_Short task 1_: Transcribe the part of the commit page from "Replace per-request websocket" to "the response field.".
_Short task 2_:
Answer these questions from the commit page:
(a) How many files were changed?
(b) What value is passed for ping_interval when the websocket connection is opened?
(c) What path does _build_ws_url append to the URL?
_Short task 3_:
Decide whether each statement agrees with the commit page, and support each yes or no with the deciding words quoted from it.
(a) The show_flows tool was switched from sequential HTTP requests to concurrent websocket requests.
(b) The commit has more additions than deletions.
(c) The describe_interfaces bug came from the response queue reading the response field instead of the request field.

_Text to read_:
-- BEGIN --

Persistent websocket connections for socket clients and CLI tools (#723)

Replace per-request websocket connections in SocketClient and AsyncSocketClient with a single persistent connection that multiplexes requests by ID via a background reader task. This eliminates repeated TCP+WS handshakes which caused significant latency over proxies. Convert show_flows, show_flow_blueprints, and show_parameter_types CLI tools from sequential HTTP requests to concurrent websocket requests using AsyncSocketClient, reducing round trips from O(N) sequential to a small number of parallel batches. Also fix describe_interfaces bug in show_flows where response queue was reading the request field instead of the response field.
2026-06-28 07:59:37 +02:00 · 2026-03-26 16:46:28 +00:00 · 2026-03-26 16:46:28 +00:00 · 9c55a0a0ff
commit 9c55a0a0ff
parent 1ec081f42f
6 changed files with 654 additions and 1067 deletions
--- a/trustgraph-base/trustgraph/api/async_socket_client.py
+++ b/trustgraph-base/trustgraph/api/async_socket_client.py
@ -1,5 +1,6 @@

 import json
+import asyncio
 import websockets
 from typing import Optional, Dict, Any, AsyncIterator, Union

@ -8,13 +9,29 @@ from . exceptions import ProtocolException, ApplicationException


 class AsyncSocketClient:
-    """Asynchronous WebSocket client"""
+    """Asynchronous WebSocket client with persistent connection.
+
+    Maintains a single websocket connection and multiplexes requests
+    by ID, routing responses via a background reader task.
+
+    Use as an async context manager for proper lifecycle management:
+
+        async with AsyncSocketClient(url, timeout, token) as client:
+            result = await client._send_request(...)
+
+    Or call connect()/aclose() manually.
+    """

    def __init__(self, url: str, timeout: int, token: Optional[str]):
        self.url = self._convert_to_ws_url(url)
        self.timeout = timeout
        self.token = token
        self._request_counter = 0
+        self._socket = None
+        self._connect_cm = None
+        self._reader_task = None
+        self._pending = {}  # request_id -> asyncio.Queue
+        self._connected = False

    def _convert_to_ws_url(self, url: str) -> str:
        """Convert HTTP URL to WebSocket URL"""
@ -25,82 +42,123 @@ class AsyncSocketClient:
        elif url.startswith("ws://") or url.startswith("wss://"):
            return url
        else:
-            # Assume ws://
            return f"ws://{url}"

+    def _build_ws_url(self):
+        ws_url = f"{self.url.rstrip('/')}/api/v1/socket"
+        if self.token:
+            ws_url = f"{ws_url}?token={self.token}"
+        return ws_url
+
+    async def connect(self):
+        """Establish the persistent websocket connection."""
+        if self._connected:
+            return
+
+        ws_url = self._build_ws_url()
+        self._connect_cm = websockets.connect(
+            ws_url, ping_interval=20, ping_timeout=self.timeout
+        )
+        self._socket = await self._connect_cm.__aenter__()
+        self._connected = True
+        self._reader_task = asyncio.create_task(self._reader())
+
+    async def __aenter__(self):
+        await self.connect()
+        return self
+
+    async def __aexit__(self, exc_type, exc_val, exc_tb):
+        await self.aclose()
+
+    async def _ensure_connected(self):
+        """Lazily connect if not already connected."""
+        if not self._connected:
+            await self.connect()
+
+    async def _reader(self):
+        """Background task to read responses and route by request ID."""

-- END --

[Data records]

-- BEGIN --

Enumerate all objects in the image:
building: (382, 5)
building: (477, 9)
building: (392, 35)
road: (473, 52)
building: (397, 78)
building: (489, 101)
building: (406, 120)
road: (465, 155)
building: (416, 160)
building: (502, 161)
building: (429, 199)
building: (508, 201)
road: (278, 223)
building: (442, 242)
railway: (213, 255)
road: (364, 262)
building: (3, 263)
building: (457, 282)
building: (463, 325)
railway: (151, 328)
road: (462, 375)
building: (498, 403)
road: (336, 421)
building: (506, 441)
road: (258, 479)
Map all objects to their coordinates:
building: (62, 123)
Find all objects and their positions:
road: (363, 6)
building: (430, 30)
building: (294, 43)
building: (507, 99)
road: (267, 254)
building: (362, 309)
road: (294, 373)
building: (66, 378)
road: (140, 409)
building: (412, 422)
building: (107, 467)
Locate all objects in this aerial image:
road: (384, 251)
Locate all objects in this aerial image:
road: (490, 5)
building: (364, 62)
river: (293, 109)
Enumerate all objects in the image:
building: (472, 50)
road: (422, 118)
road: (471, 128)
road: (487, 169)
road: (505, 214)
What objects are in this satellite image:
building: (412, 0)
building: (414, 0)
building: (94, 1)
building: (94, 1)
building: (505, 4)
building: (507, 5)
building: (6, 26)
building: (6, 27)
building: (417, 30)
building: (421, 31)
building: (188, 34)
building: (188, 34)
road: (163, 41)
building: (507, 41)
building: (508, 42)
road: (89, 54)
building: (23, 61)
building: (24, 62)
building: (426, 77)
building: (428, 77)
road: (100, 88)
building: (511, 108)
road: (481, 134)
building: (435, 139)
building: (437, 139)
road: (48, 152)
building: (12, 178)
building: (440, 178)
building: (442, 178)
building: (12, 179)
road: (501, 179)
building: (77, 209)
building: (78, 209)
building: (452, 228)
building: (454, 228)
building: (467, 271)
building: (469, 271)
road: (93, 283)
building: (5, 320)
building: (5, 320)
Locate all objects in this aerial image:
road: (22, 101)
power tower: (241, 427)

-- END --
-- BEGIN --

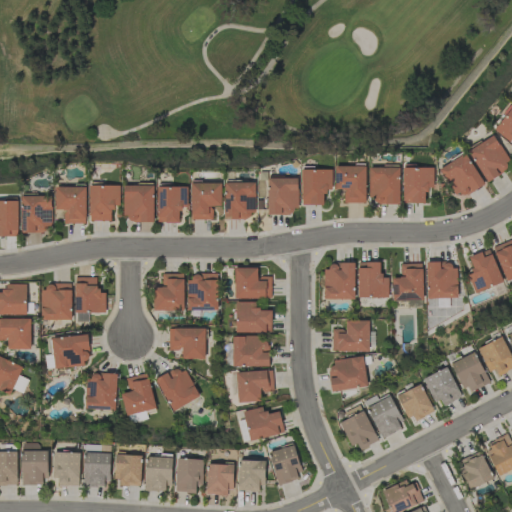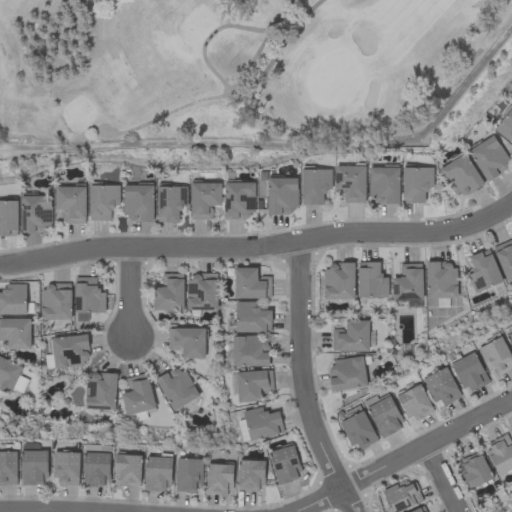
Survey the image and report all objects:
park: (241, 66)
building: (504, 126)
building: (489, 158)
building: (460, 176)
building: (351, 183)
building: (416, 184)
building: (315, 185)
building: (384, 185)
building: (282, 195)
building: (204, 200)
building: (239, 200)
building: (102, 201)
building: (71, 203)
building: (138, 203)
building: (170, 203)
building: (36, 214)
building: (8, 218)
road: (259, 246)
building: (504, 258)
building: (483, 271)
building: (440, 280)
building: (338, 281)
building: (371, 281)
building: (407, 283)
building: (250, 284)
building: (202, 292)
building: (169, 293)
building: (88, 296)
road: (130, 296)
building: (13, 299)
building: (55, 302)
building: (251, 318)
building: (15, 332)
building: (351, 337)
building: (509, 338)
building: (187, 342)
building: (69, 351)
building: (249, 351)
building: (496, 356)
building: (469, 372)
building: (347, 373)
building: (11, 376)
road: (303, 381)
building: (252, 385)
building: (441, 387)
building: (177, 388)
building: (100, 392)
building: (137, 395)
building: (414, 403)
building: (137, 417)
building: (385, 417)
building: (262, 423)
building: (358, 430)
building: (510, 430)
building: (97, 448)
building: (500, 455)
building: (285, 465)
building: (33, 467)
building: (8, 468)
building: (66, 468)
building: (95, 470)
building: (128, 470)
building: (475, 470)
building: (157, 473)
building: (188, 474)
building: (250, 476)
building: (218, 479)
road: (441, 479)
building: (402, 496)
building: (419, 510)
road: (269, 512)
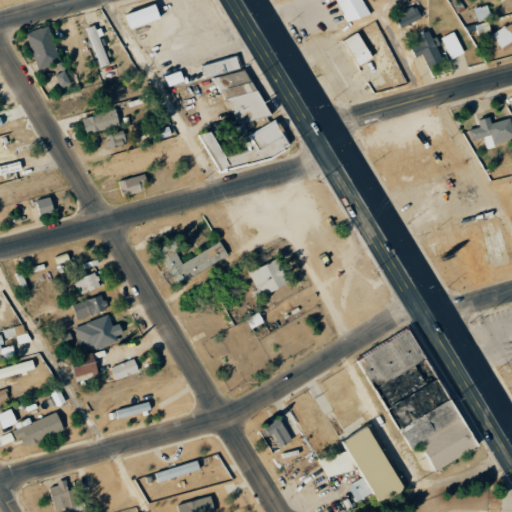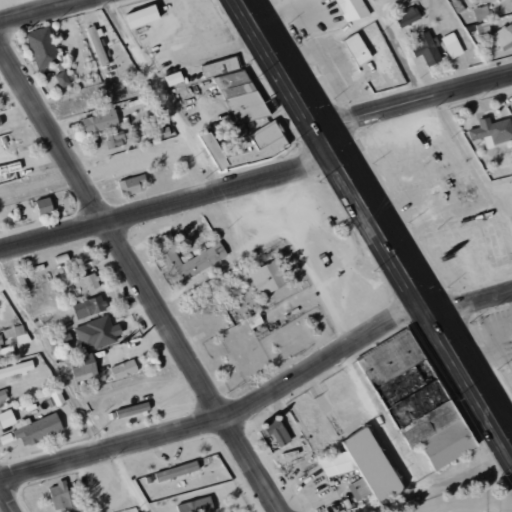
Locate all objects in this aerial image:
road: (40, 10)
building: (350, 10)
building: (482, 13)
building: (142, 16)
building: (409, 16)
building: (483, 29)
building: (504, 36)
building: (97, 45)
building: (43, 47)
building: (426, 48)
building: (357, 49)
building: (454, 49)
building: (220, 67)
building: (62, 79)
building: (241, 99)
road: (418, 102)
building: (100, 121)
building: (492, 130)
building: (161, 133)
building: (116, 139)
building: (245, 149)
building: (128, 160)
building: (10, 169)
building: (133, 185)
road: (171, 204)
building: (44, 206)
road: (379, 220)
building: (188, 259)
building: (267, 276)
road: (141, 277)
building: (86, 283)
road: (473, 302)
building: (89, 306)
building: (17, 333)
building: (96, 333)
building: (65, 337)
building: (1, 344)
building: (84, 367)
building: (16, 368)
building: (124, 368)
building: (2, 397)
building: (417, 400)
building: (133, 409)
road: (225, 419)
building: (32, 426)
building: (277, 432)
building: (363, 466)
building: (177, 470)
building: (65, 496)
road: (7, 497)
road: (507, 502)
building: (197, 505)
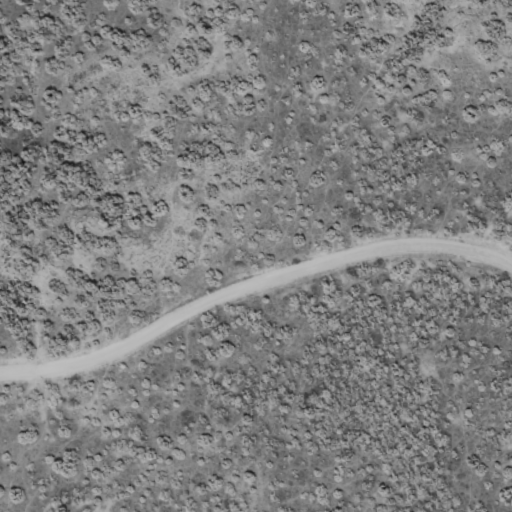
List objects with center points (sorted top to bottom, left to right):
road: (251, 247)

-- END --

_Written reply 1_:
Replace per-request websocket connections in SocketClient and AsyncSocketClient with a single persistent connection that multiplexes requests by ID via a background reader task. This eliminates repeated TCP+WS handshakes which caused significant latency over proxies. Convert show_flows, show_flow_blueprints, and show_parameter_types CLI tools from sequential HTTP requests to concurrent websocket requests using AsyncSocketClient, reducing round trips from O(N) sequential to a small number of parallel batches. Also fix describe_interfaces bug in show_flows where response queue was reading the request field instead of the response field.

_Written reply 2_:
(a) 6
(b) 20
(c) /api/v1/socket

_Written reply 3_:
(a) Yes: "Convert show_flows, show_flow_blueprints, and show_parameter_types CLI tools from sequential HTTP requests to concurrent websocket requests using AsyncSocketClient"
(b) No: "6 changed files with 654 additions and 1067 deletions"
(c) No: "response queue was reading the request field instead of the response field"